10.2 There will be no transfer of intellectual property rights to the Customer.

10.3 Regarding material uploaded by the Customer and all Customer data, the Customer grants Logiware and its suppliers authorisation and a worldwide license sufficient for Logiware to properly run and operate the Application and meet its obligations. The Customer warrants that the uploaded material does not infringe the rights of third parties and does not contain material that may be deemed offensive or violates relevant legislation or other regulation.

11. TRANSFER

11.1 Logiware has the right to transfer its rights and obligations in relation to the Customer to a consolidated company or third parties.

12. LOGIWARE’S LIABILITY

12.1 Logiware disclaims any liability related to these Terms, services or use of the Application, whether arising from a contract or out of a contract, including operating loss, consequential damage or other indirect loss, loss of data, loss on grounds of product liability or loss caused by simple negligence.

12.2 Logiware is not liable for any third-party solutions available from and/or integrated into the Application. Logiware cannot be held liable for the accuracy, completeness, quality and reliability of information, nor of results, obtained through these third-party solutions. Similarly, Logiware cannot be held liable for the third-party solutions’ availability, security or functionality, including for possible damage and/or loss caused by third-party solutions.

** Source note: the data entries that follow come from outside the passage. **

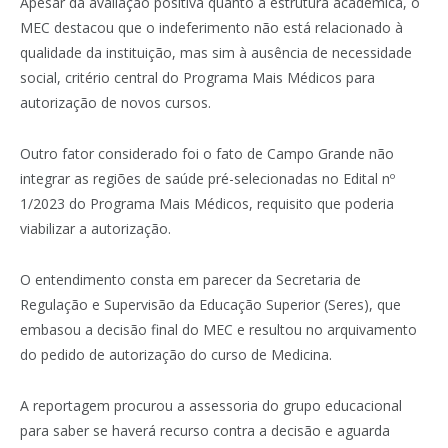
Apesar da avaliação positiva quanto à estrutura acadêmica, o
MEC destacou que o indeferimento não está relacionado à
qualidade da instituição, mas sim à ausência de necessidade
social, critério central do Programa Mais Médicos para
autorização de novos cursos.
Outro fator considerado foi o fato de Campo Grande não
integrar as regiões de saúde pré-selecionadas no Edital nº
1/2023 do Programa Mais Médicos, requisito que poderia
viabilizar a autorização.
O entendimento consta em parecer da Secretaria de
Regulação e Supervisão da Educação Superior (Seres), que
embasou a decisão final do MEC e resultou no arquivamento
do pedido de autorização do curso de Medicina.
A reportagem procurou a assessoria do grupo educacional
para saber se haverá recurso contra a decisão e aguarda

12.3 Regardless of the type of loss or the basis of liability, Logiware’s total liability shall be limited to an amount corresponding to the Customer’s payments for 12 months leading up to the actionable issue’s occurrence, although not exceeding DKK 10,000 in any case. The Customer undertakes to indemnify Logiware for product liability damages, third-party damage and other claims by third parties as a result of the Customer’s use of the Application.

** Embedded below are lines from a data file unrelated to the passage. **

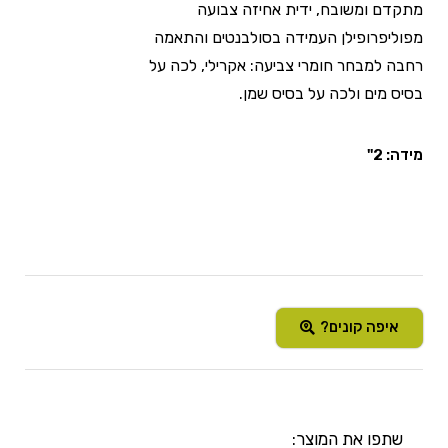
מתקדם ומשובח, ידית אחיזה צבועה
מפוליפרופילן העמידה בסולבנטים והתאמה
רחבה למבחר חומרי צביעה: אקרילי, לכה על
בסיס מים ולכה על בסיס שמן.
מידה: 2"
איפה קונים?
שתפו את המוצר:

12.4 The Customer agrees to indemnify Logiware for any claim or loss arising from product liability, third-party loss or liability for third parties, to the extent that such a claim arises from the Customer’s use of the Application.

13. CONFIDENTIALITY AND DATA SECURITY

13.1 Regarding the processing of personal data used by the Customer as a data controller in the Application, the Data Processing Agreement’s provisions apply between Logiware and the Customer. Regarding Logiware’s processing of personal information, please refer to the Privacy Statement.

13.2 Logiware is subject to a duty of confidentiality regarding all information which Logiware may obtain about the Customer, and is not entitled to disclose such information to third parties unless such information is publicly available, or where Logiware has received the information from a third party which is not subject to the duty of confidentiality, or where Logiware is required to disclose such information by law or the instructions of a public authority or court.

13.3 To the extent the Customer uses information, usernames or passwords concerning third-party information or services in relation to Logiware, the Customer warrants that the disclosure of such information and Logiware’s processing of such information do not violate rights or agreements with the third party. The Customer shall indemnify Logiware for any loss in connection with this provision

14. CHANGES TO TERMS

14.1 Logiware is entitled to change these Terms in every respect. The currently applicable Terms will be available on Logiware’s website. Logiware intends to give reasonable notice (one month) in connection with any changes by posting information about such changes on the website. Use of the Application following a change to these Terms constitutes acceptance of the revised Terms. It is the Customer’s obligation to continuously stay updated regarding changes to the Terms.

15. DISPUTES

15.1 These Terms are governed by Danish law, and any dispute arising out of the subscription, including these Terms, must be brought before the City Court of Copenhagen.

16. VALIDITY

16.1 These Terms shall apply from 1 January 2019 and shall replace any previous terms.